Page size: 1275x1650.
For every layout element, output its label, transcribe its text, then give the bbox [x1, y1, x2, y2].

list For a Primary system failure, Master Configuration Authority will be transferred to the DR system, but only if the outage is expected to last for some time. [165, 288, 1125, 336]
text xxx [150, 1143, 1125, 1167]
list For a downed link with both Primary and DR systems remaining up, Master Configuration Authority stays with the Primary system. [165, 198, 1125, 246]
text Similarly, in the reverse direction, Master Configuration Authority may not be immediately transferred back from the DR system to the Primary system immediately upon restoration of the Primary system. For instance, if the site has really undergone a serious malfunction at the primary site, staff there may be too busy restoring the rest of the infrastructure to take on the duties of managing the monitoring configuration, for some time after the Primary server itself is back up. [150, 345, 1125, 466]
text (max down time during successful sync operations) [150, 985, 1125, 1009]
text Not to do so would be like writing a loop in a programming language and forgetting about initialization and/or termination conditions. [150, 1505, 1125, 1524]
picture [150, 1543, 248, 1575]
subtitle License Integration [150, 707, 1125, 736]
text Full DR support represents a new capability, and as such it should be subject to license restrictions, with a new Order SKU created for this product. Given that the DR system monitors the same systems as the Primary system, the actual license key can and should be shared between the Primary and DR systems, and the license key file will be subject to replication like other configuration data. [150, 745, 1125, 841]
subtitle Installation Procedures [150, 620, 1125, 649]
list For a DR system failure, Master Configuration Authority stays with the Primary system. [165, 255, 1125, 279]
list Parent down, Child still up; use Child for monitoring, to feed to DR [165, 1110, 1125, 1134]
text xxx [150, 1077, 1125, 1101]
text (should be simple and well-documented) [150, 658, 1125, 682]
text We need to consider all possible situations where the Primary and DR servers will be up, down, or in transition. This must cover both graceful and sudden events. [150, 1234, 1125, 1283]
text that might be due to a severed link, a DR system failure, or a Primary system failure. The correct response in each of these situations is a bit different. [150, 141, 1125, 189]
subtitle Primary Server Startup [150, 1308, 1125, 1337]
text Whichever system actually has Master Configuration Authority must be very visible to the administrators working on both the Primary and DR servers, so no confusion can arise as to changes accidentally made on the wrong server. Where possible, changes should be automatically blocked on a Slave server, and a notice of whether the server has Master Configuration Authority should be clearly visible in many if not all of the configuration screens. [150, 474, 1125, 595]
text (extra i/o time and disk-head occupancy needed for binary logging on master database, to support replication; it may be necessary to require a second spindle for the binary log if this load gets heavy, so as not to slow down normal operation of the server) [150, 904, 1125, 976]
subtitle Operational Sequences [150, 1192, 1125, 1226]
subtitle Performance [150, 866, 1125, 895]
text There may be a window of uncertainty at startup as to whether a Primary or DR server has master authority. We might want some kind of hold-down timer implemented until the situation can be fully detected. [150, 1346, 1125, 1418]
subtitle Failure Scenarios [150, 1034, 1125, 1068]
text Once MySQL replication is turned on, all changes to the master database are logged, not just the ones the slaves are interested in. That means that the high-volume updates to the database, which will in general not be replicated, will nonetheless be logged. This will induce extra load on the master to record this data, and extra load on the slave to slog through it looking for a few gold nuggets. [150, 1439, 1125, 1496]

# [PROBLEM TO SOLVE]
Please reproduce all of the rows above, keeping every line identical.

# [EXPECTED ANSWER]
Page size: 1275x1650.
For every layout element, output its label, transcribe its text, then give the bbox [x1, y1, x2, y2].

list For a Primary system failure, Master Configuration Authority will be transferred to the DR system, but only if the outage is expected to last for some time. [165, 288, 1125, 336]
text xxx [150, 1143, 1125, 1167]
list For a downed link with both Primary and DR systems remaining up, Master Configuration Authority stays with the Primary system. [165, 198, 1125, 246]
text Similarly, in the reverse direction, Master Configuration Authority may not be immediately transferred back from the DR system to the Primary system immediately upon restoration of the Primary system. For instance, if the site has really undergone a serious malfunction at the primary site, staff there may be too busy restoring the rest of the infrastructure to take on the duties of managing the monitoring configuration, for some time after the Primary server itself is back up. [150, 345, 1125, 466]
text (max down time during successful sync operations) [150, 985, 1125, 1009]
text Not to do so would be like writing a loop in a programming language and forgetting about initialization and/or termination conditions. [150, 1505, 1125, 1524]
picture [150, 1543, 248, 1575]
subtitle License Integration [150, 707, 1125, 736]
text Full DR support represents a new capability, and as such it should be subject to license restrictions, with a new Order SKU created for this product. Given that the DR system monitors the same systems as the Primary system, the actual license key can and should be shared between the Primary and DR systems, and the license key file will be subject to replication like other configuration data. [150, 745, 1125, 841]
subtitle Installation Procedures [150, 620, 1125, 649]
list For a DR system failure, Master Configuration Authority stays with the Primary system. [165, 255, 1125, 279]
list Parent down, Child still up; use Child for monitoring, to feed to DR [165, 1110, 1125, 1134]
text xxx [150, 1077, 1125, 1101]
text (should be simple and well-documented) [150, 658, 1125, 682]
text We need to consider all possible situations where the Primary and DR servers will be up, down, or in transition. This must cover both graceful and sudden events. [150, 1234, 1125, 1283]
text that might be due to a severed link, a DR system failure, or a Primary system failure. The correct response in each of these situations is a bit different. [150, 141, 1125, 189]
subtitle Primary Server Startup [150, 1308, 1125, 1337]
text Whichever system actually has Master Configuration Authority must be very visible to the administrators working on both the Primary and DR servers, so no confusion can arise as to changes accidentally made on the wrong server. Where possible, changes should be automatically blocked on a Slave server, and a notice of whether the server has Master Configuration Authority should be clearly visible in many if not all of the configuration screens. [150, 474, 1125, 595]
text (extra i/o time and disk-head occupancy needed for binary logging on master database, to support replication; it may be necessary to require a second spindle for the binary log if this load gets heavy, so as not to slow down normal operation of the server) [150, 904, 1125, 976]
subtitle Operational Sequences [150, 1192, 1125, 1226]
subtitle Performance [150, 866, 1125, 895]
text There may be a window of uncertainty at startup as to whether a Primary or DR server has master authority. We might want some kind of hold-down timer implemented until the situation can be fully detected. [150, 1346, 1125, 1418]
subtitle Failure Scenarios [150, 1034, 1125, 1068]
text Once MySQL replication is turned on, all changes to the master database are logged, not just the ones the slaves are interested in. That means that the high-volume updates to the database, which will in general not be replicated, will nonetheless be logged. This will induce extra load on the master to record this data, and extra load on the slave to slog through it looking for a few gold nuggets. [150, 1439, 1125, 1496]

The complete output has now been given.